The Dubai International Financial Centre (DIFC) announced that its total value add (GDP equivalent) reached $3.13 billion in 2011, up seven per cent from $2.92 billion in 2010.
“This increases DIFC’s contribution to the UAE’s non-hydrocarbon GDP as estimated by the IMF to approximately 1.4 per cent,” the centre said in its annual Economic Activity Survey Report for 2011.
Financial activities accounted for 70.3 per cent of the total value added, business services accounted for 28 per cent, and the rest came from the public administration, the report said.
It also estimated that the total assets of the DIFC economy reached $115 billion last year.
Meanwhile, the total number of active registered companies within the DIFC hit 817 in 2011, an increase of 5.7 per cent compared to 2010.
An increase in oil prices and a growth in trade and tourism have helped the UAE to grow, and that is also being reflected by the DIFC, said Dr.Nasser Saidi, the chief economist at DIFC.
Another factor is that the UAE and Qatar as a whole benefited from the Arab Spring, and managed to attract more businesses, more people and more capital from across this region and the rest of the world, said Saidi.

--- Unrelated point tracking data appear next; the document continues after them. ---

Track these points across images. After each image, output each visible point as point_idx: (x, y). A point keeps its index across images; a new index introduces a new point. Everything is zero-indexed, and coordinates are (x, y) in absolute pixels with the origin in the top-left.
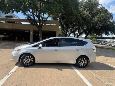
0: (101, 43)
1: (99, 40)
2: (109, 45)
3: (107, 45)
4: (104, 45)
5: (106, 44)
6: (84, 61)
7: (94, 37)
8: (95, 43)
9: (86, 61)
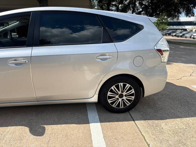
0: (174, 34)
1: (172, 27)
2: (190, 37)
3: (186, 37)
4: (181, 36)
5: (184, 35)
6: (124, 93)
7: (162, 23)
8: (165, 33)
9: (133, 91)
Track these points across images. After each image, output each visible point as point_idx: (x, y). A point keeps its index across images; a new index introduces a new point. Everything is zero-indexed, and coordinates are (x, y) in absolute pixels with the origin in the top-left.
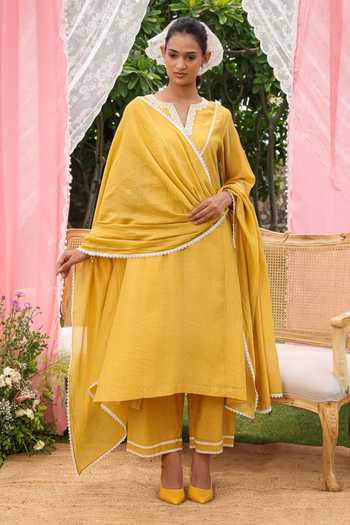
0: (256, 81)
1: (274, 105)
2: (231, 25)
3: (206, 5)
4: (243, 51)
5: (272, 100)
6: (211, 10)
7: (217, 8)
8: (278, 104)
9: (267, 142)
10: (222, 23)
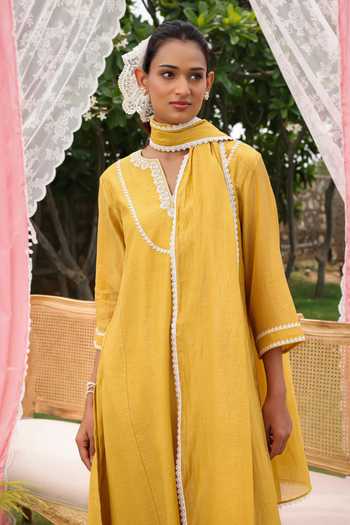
0: (272, 106)
1: (291, 132)
2: (244, 45)
3: (216, 23)
4: (259, 74)
5: (289, 128)
6: (221, 29)
7: (228, 27)
8: (295, 132)
9: (287, 165)
10: (233, 42)
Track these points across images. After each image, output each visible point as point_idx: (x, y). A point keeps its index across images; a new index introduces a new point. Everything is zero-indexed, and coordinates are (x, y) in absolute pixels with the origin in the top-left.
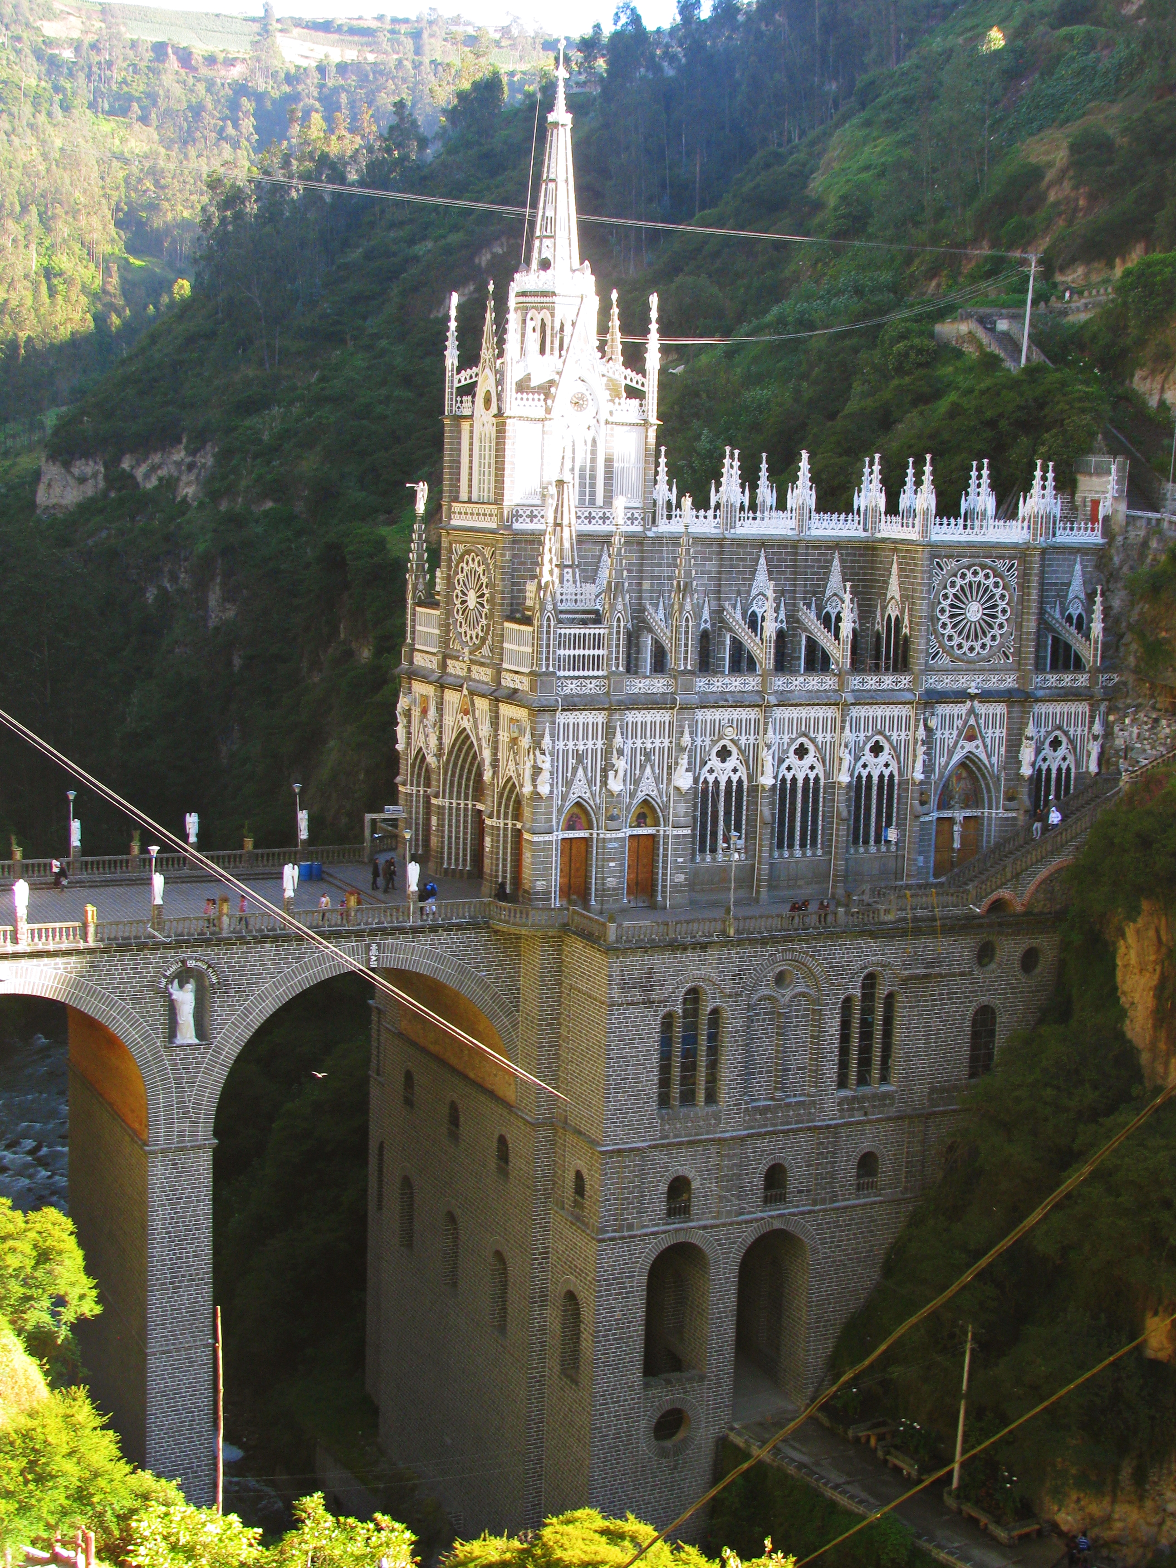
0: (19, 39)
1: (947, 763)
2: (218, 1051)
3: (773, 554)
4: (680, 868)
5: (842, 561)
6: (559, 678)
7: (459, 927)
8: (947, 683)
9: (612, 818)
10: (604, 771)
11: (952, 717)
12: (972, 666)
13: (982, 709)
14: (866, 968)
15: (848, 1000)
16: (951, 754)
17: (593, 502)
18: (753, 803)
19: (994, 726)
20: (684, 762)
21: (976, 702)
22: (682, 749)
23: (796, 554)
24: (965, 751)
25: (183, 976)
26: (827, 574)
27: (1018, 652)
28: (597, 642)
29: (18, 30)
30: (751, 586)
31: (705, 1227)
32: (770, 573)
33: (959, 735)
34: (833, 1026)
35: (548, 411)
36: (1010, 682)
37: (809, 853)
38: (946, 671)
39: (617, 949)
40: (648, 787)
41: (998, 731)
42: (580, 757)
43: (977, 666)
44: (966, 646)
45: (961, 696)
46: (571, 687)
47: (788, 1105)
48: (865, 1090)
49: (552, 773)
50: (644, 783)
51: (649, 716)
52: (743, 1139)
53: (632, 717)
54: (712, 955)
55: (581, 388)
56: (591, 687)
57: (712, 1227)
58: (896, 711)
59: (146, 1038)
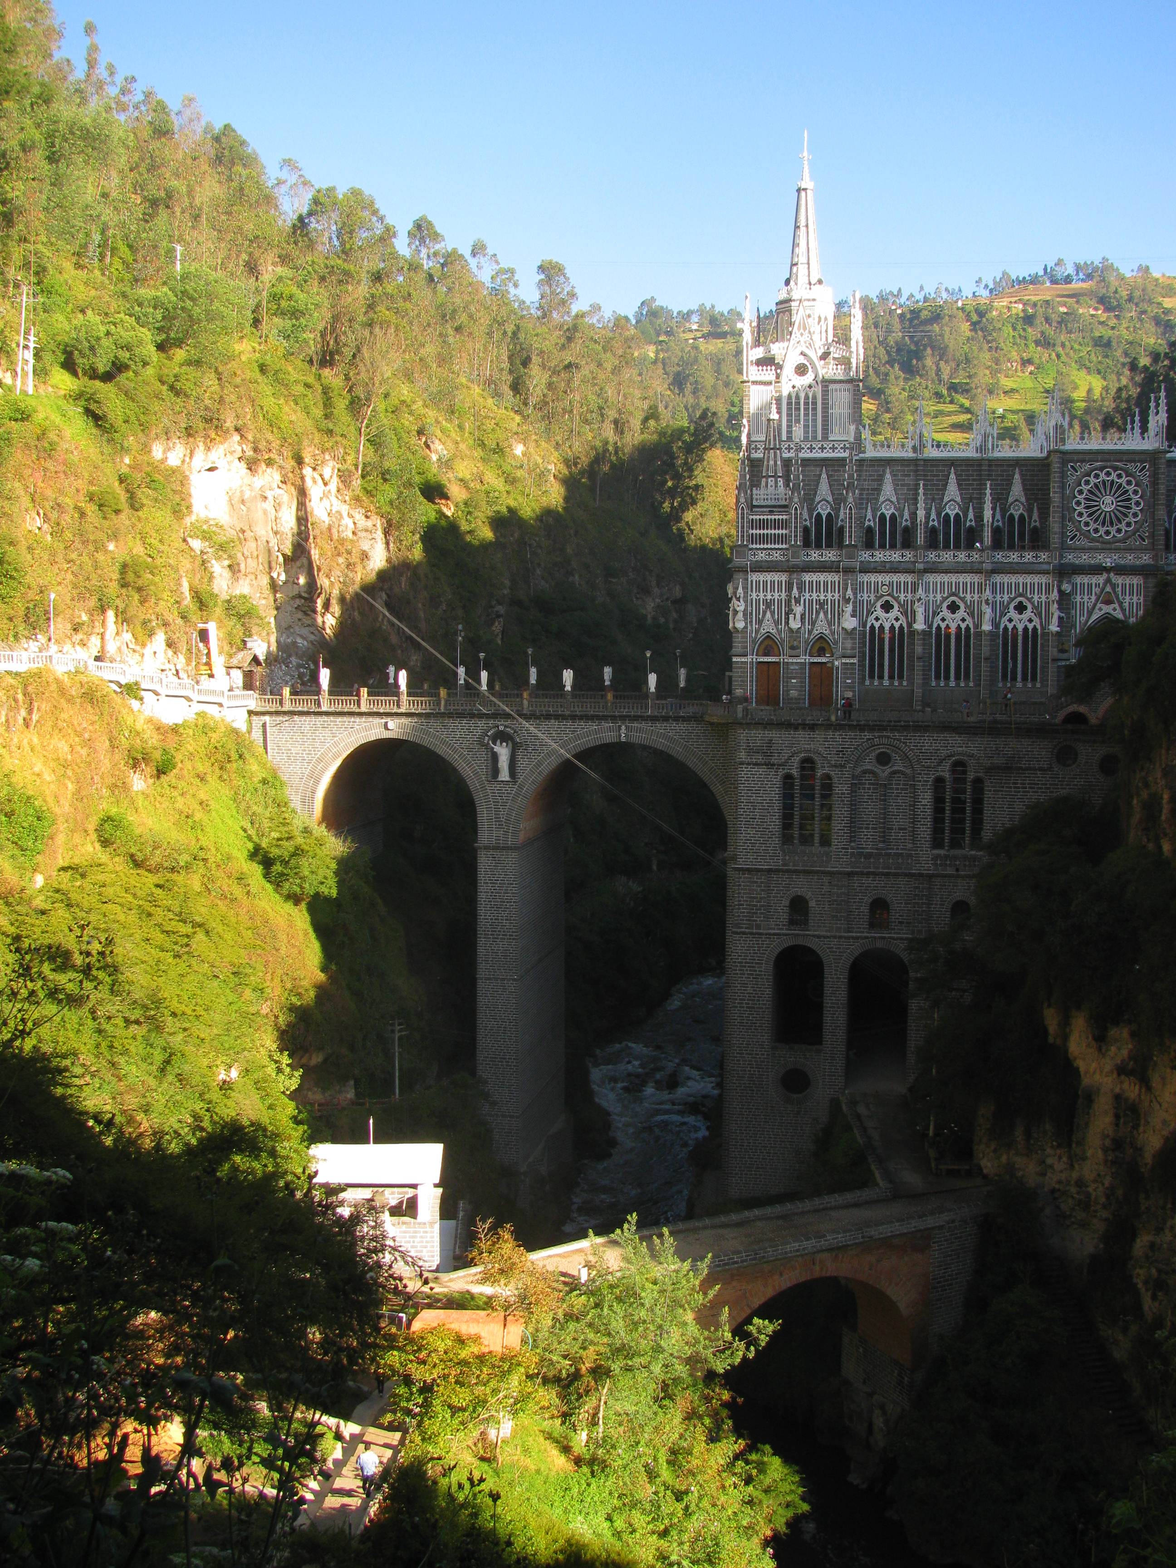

“This additional safe haven aspect also helps the DIFC. More companies are establishing themselves in the DIFC because they consider that there is political stability here, this is a safe haven and very much a refuge,” he added.
Most of the new companies entering the DIFC are mainly coming from emerging markets, Saidi said.
“While most of the existing financial institutions are from the West, we are getting more and more Chinese, Indian and Asian companies coming into the DIFC. Part of the reason for that, especially if you look at the Chinese companies is that China is today one of the biggest investors in Africa. And much of that activity is done through Dubai,” Saidi stated.
The total number of employees within the centre also grew 14 per cent year-on-year to reach 12,945 full time staff, the report added.